Nothing is said of the journey. Verse 61 tells of the departure from Haran and v.62 records the arrival in Canaan. Of that four hundred miles trek, over difficult mountain terrain for the most part, no account is given. It could not have been easy. The first part, after crossing the Euphrates, lay through the flat fertile lands of Northern Syria but the travellers would soon find themselves traversing the mountains of Lebanon, bleak and cold. Next came the semi-desert of the Hauran, where the sun blazed down from a cloudless skies and dust storms were frequent. Then down into the humid sweltering heat of the Jordan valley and the crossing of that river by one of its numerous fords, and the slow and painful climb up the ravines of the Canaanite highlands which were afterwards to become Samaria and Judea. Finally the little caravan made its way into the south country, the Negev, not so desert and waterless as it is today; more of a productive pastureland: and there Isaac was waiting for his bride.
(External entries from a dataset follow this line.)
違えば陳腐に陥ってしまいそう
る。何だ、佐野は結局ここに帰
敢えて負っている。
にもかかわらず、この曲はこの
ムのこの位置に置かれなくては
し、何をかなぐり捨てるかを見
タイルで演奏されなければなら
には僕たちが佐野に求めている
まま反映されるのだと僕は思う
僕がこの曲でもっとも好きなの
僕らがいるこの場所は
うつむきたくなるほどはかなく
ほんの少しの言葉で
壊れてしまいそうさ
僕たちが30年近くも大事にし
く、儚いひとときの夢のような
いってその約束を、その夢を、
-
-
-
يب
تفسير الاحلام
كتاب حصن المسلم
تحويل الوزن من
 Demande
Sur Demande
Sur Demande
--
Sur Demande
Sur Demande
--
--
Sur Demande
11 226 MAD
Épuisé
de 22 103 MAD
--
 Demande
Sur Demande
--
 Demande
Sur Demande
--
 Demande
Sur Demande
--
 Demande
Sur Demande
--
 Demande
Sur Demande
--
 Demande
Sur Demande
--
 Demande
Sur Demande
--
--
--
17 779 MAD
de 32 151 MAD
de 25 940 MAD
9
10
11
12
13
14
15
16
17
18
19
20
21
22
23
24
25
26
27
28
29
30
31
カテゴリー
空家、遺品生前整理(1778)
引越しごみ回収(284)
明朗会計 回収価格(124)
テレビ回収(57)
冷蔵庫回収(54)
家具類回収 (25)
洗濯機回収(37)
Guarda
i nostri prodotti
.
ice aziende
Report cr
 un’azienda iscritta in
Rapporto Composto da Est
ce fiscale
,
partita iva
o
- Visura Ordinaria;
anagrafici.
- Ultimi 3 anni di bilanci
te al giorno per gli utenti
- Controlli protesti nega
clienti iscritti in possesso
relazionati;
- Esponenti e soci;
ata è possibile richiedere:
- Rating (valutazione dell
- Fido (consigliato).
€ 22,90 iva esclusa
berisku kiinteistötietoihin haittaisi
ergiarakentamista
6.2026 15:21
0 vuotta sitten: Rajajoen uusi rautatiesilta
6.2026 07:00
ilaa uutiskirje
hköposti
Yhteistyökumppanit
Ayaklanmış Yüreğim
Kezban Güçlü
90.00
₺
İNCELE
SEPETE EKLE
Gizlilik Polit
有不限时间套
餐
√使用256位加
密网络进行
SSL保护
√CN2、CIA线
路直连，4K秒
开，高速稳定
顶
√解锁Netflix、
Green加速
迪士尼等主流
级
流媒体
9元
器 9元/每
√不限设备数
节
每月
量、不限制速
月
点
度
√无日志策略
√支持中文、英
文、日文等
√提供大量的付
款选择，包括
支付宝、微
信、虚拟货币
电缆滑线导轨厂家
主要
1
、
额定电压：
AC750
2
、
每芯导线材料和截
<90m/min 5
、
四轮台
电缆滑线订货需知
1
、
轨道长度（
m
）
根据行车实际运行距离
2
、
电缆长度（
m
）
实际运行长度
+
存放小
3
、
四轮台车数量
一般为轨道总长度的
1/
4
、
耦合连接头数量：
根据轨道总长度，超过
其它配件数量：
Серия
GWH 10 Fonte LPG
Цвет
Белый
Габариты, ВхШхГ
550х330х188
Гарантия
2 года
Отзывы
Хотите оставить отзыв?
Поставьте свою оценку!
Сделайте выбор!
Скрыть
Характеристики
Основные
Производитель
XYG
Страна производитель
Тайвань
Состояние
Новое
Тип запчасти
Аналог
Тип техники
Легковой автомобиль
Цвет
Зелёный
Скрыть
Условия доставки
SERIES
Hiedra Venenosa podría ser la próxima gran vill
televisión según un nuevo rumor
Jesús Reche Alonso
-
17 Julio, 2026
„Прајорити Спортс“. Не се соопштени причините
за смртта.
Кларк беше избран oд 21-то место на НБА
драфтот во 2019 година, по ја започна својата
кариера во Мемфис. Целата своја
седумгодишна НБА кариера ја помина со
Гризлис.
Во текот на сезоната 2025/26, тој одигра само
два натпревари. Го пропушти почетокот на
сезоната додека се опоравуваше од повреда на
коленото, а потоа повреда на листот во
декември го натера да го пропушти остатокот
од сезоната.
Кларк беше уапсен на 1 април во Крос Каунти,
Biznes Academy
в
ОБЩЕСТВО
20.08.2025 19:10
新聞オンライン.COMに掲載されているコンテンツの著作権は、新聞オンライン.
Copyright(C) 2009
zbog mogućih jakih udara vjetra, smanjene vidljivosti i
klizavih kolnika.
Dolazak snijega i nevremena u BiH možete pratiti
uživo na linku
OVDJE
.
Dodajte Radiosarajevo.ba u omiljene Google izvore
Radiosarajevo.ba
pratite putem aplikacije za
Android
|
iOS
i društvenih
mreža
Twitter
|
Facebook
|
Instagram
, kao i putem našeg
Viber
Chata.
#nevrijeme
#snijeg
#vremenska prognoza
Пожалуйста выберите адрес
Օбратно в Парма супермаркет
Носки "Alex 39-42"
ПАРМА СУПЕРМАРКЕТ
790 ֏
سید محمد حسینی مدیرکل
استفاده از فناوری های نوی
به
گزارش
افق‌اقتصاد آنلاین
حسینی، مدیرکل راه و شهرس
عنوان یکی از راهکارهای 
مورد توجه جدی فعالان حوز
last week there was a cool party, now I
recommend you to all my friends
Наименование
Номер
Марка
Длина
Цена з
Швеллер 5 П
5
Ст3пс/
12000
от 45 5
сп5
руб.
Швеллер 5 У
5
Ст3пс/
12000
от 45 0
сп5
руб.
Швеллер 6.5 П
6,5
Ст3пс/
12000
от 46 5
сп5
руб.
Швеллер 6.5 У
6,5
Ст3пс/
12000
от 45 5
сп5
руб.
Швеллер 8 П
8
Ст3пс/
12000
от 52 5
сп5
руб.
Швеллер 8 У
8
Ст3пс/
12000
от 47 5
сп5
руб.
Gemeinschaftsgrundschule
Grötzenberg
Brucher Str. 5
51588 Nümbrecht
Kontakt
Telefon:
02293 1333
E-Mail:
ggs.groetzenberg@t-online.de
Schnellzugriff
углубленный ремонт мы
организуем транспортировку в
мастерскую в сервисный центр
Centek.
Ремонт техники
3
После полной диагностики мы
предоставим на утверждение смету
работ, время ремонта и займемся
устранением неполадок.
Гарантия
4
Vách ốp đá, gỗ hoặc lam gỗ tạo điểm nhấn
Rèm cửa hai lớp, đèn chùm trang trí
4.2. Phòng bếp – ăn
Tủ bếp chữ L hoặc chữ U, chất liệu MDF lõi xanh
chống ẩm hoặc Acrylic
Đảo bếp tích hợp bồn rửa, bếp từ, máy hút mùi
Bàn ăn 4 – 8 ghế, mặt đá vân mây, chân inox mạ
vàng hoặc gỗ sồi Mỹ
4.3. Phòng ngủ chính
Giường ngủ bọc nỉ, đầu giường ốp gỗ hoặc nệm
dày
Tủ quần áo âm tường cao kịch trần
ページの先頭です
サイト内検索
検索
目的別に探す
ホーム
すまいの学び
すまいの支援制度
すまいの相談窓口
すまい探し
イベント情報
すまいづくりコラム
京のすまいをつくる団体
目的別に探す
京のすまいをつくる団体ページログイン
That journey could not but be arduous and trying in the extreme for this young girl and her companions, accustomed as they were to the genial landscape and climate of their homeland. Day after day, for probably four or five weeks, they endured the heat by day and the frost by night, the hazards of brigands and wild animals, the difficulties of travel; but Rebekah, like her descendant Moses, "endured, as seeing him who is invisible" (Heb. 11.27). The depth of her devotion, the sincerity of her purpose and fixity of her faith carried her through all the difficulties and oppositions of the way and when at last she reached the goal of her hopes it was to her, as the hymn has it, "the trials of the road will seem nothing, when we come to the end of the way".
In the triumph of attainment, are the difficulties of reaching the end nothing to be regarded, not worth mentioning? Says the Apostle "our light affliction, which is but for a moment, worketh for us a far more exceeding and eternal weight of glory." Again, "I reckon that the sufferings of this present time are not worthy to be compared with the glory which shall be revealed in us" (2 Cor.4.17: Rom.8.18). The experiences of life, oft times hard, wearisome and even bitter, must of necessity occupy the span of our pilgrim journey between our consecration to God and our attainment of its object in the glory of the 'First Resurrection', our ultimate union with Christ, but in the realisation of that consummation all the difficulties of the way there will pass from the mind and be forgotten. So nothing need be said about the journey.
"And Isaac brought her into his mother Sarah's tent, and took Rebekah, and she became his wife; and he loved her" (v.67). There would of course have been the usual wedding feast, in which all of Abraham's considerable establishment of servants, shepherds, herdsmen and land workers would participate. Abraham's farming interests covered an area of Canaan some forty by thirty miles and he must have employed several hundred workers. Rebekah's wedding was probably an event to be long remembered.